The average UK wage in 2021 was £26,193 a year, which puts the average Brit in the global top 4.4%, earning 11 times the global middle wage.
It might not feel like we’re wealthy, and very many of us aren’t, the Food Bank proves that, but all of us have got far more impact on some of the richest and most wasteful people and businesses in the world than any number of people in poorer countries.
All of us can be smart in how we use what money we have got and the time we can spare, and spend it if not with the businesses that are doing the most good in the world, then the ones that are doing the least harm. They’re businesses; they follow the money. Lead them where we need them to go with yours.
At the very least we can all vote and call for a responsible government that isn’t collapsing the bridge out from under our feet that we all need to cross to the safe side of the climate and nature crisis we’re in.
(Typical wages from Jobted. Average UK wage from StandOut CV. Tax calculations from UK Tax Calculators. Global wealth rankings from Giving What We Can.)
The targets for Stroud
The Tyndall Centre in Manchester develops sustainable answers to the problems of climate change. One of the things it does is to figure out where different places in Britain stand with the carbon they’re causing. In August 2021 they did Stroud.
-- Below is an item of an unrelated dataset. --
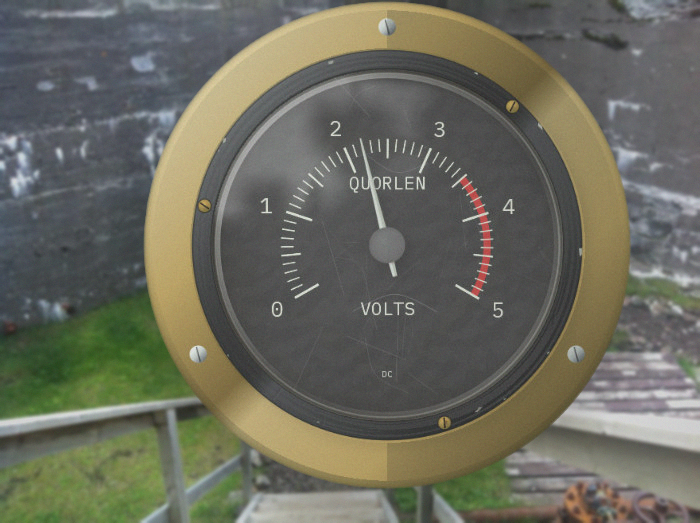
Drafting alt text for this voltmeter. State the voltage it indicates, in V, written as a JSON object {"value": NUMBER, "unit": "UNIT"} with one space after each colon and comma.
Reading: {"value": 2.2, "unit": "V"}
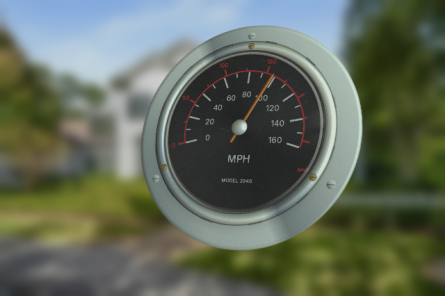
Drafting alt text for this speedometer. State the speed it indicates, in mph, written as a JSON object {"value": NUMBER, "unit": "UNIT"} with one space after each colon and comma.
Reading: {"value": 100, "unit": "mph"}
Basically, this is where we are:
On 2017 numbers, Stroud will have caused its fair share of all the carbon the world can afford to make by 2027.
Stroud needs to cut at least 13.6% of its carbon each year. (18.5% if you go on the strength of our local economy.)
We need to reach zero or near zero carbon no later than 2041. (The longer it takes to make cuts, the sooner that date gets.)
Our biggest target is flying and shipping, not just in personal travel, but because so much of the stuff we buy comes from so far away.
We need low-carbon, local electricity.
We need to use our landscape to take more carbon out of the air.